--- Data extracted from a collection ---
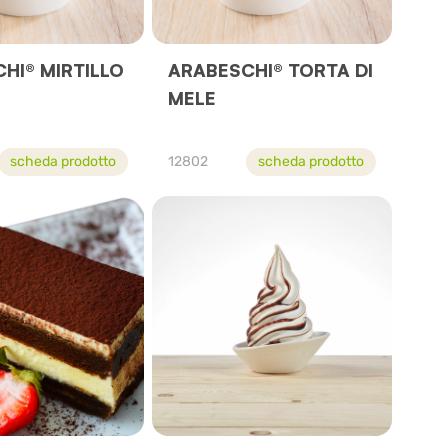
HI® MIRTILLO
ARABESCHI® TORTA DI
MELE
scheda prodotto
12802
scheda prodotto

--- Exercise prompt ---
Rewrite every line of text from the entries as a numbered list, skipping blank lines and leaving out the pictures.

--- Written solution ---
1. HI® MIRTILLO
2. ARABESCHI® TORTA DI
3. MELE
4. scheda prodotto
5. 12802
6. scheda prodotto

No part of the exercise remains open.